# Building NAS Server



## BababooeyHTJ (May 5, 2009)

I've been thinking of building an Atom based NAS Server for a while now. I have a 1tb Spinpoint that I can use for the HDD and I think that it would be perfect. Here is a quick parts list. Any comments or sugestions would be greatly appreciated, Thanks. I've never built or even used one of these but it would be cool.

Atom 330 board
Ram
Case

The option to add a second drive in a Mini-itx case would be nice but no deal breaker. I'm thinking about using FreeNAS for an OS or a bare bones Gentoo install, not sure yet. Like I said I've never even used an NAS before so suggestions would be cool.


----------



## angelkiller (May 5, 2009)

Hardware looks fine.

I will first admit that FreeNAS is pretty easy to setup. This article details setting up FreeNAS on an Atom box. However, I've read that it doesn't give the best performance. This article details installing Ubuntu Server on the same Atom box. Ubuntu Server is able to offer more performance than FreeNAS could. But remember they're on a Gigabit network, and if you plan on using the integrated 10/100 network controller, this is a moot point.

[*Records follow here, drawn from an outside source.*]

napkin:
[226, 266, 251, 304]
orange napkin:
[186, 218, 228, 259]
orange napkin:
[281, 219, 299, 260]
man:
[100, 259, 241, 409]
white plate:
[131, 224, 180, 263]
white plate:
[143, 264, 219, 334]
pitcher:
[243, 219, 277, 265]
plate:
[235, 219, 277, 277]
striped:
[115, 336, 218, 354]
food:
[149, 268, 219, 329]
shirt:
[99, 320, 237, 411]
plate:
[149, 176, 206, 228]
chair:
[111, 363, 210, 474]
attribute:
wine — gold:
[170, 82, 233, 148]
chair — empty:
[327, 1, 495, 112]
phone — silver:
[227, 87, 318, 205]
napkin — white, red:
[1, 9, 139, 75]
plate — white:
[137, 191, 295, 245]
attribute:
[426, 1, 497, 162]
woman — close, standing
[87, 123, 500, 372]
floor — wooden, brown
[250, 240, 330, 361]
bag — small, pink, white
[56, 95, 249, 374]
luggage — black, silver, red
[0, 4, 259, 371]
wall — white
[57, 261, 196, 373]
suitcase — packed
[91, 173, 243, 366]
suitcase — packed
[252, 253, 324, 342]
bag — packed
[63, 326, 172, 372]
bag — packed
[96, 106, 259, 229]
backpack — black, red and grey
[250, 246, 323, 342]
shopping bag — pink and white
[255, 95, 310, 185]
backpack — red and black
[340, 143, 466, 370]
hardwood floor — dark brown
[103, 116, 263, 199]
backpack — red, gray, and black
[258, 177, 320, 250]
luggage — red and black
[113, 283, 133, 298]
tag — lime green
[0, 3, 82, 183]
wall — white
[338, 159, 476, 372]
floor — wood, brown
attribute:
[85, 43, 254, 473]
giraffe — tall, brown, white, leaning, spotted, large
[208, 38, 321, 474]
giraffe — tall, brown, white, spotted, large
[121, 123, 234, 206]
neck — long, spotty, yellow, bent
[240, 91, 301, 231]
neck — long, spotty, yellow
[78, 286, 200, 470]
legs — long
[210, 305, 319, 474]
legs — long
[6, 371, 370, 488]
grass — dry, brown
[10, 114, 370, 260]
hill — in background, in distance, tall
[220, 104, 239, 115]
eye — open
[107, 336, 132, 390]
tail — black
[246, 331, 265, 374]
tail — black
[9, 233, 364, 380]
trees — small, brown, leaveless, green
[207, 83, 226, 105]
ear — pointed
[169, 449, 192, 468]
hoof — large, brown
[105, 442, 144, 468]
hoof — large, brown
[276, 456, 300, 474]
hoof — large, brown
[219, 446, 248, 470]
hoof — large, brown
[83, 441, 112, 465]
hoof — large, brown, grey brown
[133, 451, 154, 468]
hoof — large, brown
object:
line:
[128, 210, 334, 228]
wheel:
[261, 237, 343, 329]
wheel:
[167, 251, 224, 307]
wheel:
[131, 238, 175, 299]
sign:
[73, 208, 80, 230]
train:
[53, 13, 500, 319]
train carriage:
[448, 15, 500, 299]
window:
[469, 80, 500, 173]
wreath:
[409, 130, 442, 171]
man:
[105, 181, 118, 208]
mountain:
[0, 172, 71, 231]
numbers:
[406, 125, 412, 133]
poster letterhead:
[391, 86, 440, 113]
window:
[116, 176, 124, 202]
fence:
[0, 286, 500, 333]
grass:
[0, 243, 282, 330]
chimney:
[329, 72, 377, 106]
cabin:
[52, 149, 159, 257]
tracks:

And of course there are other options as well. I just named the two that I would use.


----------



## Tau (May 5, 2009)

IMO i would put it in a bigger case for when you want to add more storage... as honestly 1TB is nothing.


----------



## Geofrancis (May 6, 2009)

i have just built a atom 330 itx nas with 5Tb 






its a modified morex 669 case chopped down to fit a 5 bay sata hotswap case. i got the idea from here http://www.mashie.org/casemods/udat3.html

stay away from the samsung drives for a nas they aint the quietest and cant be set at sata 150 so wont work with most sata cards. i didnt find that oout untill i bought 2 of them! get the western digital or seagate.


----------



## angelkiller (May 6, 2009)

^^ That's a pretty nice setup! 5TB  

Can you tell me more about that? ie Do you have a gigabit Lan card? What software does it run? How do you access/use it? Performance?

Thanks. I'm really curious.


----------



## Geofrancis (May 6, 2009)

it has onboard gigabit ethernet and a pci raid card on a pci riser turned 90 degrees over the motherboard for the sata raid . it runs windows xp media center and all it has plugged into it is a monitor, remote and sound. i control it over the network with tight vnc a remote desktop program. the only problem is you cant use partitions over 2 tb with 32bit windows so its getting converted over to server 2003 x64 once i get the raid setup


----------



## alucasa (May 6, 2009)

Here is mine.

Currently, at 3.5TB space, expandable to 4TB by replacing two non-1TB drives with 1TB drives.


----------



## Geofrancis (May 6, 2009)

thats the case i would have liked but its very expensive here at £200 compared to the morex 669 + hdd cage £50


----------



## alucasa (May 6, 2009)

200 in Europe ?! Are you serious ?


----------



## Geofrancis (May 6, 2009)

yup http://linitx.com/viewproduct.php?prodid=11999


----------



## alucasa (May 6, 2009)

200 euro (or 194 to be exact) is over 300 CAD, and that doesn't include shipping. VAT is killing the deal, I see.


----------



## Geofrancis (May 6, 2009)

no i mean uk pounds UK£ 194 = 343.187861 Canadian dollars + shipping

how much did u pay for it?


----------



## alucasa (May 6, 2009)

http://ncix.com/products/?sku=33078&vpn=ES34069-BK-120&manufacture=CHENBRO

244 CAD, plus tax (7%), plus ground shipping. My total was about 270CAD all included.


----------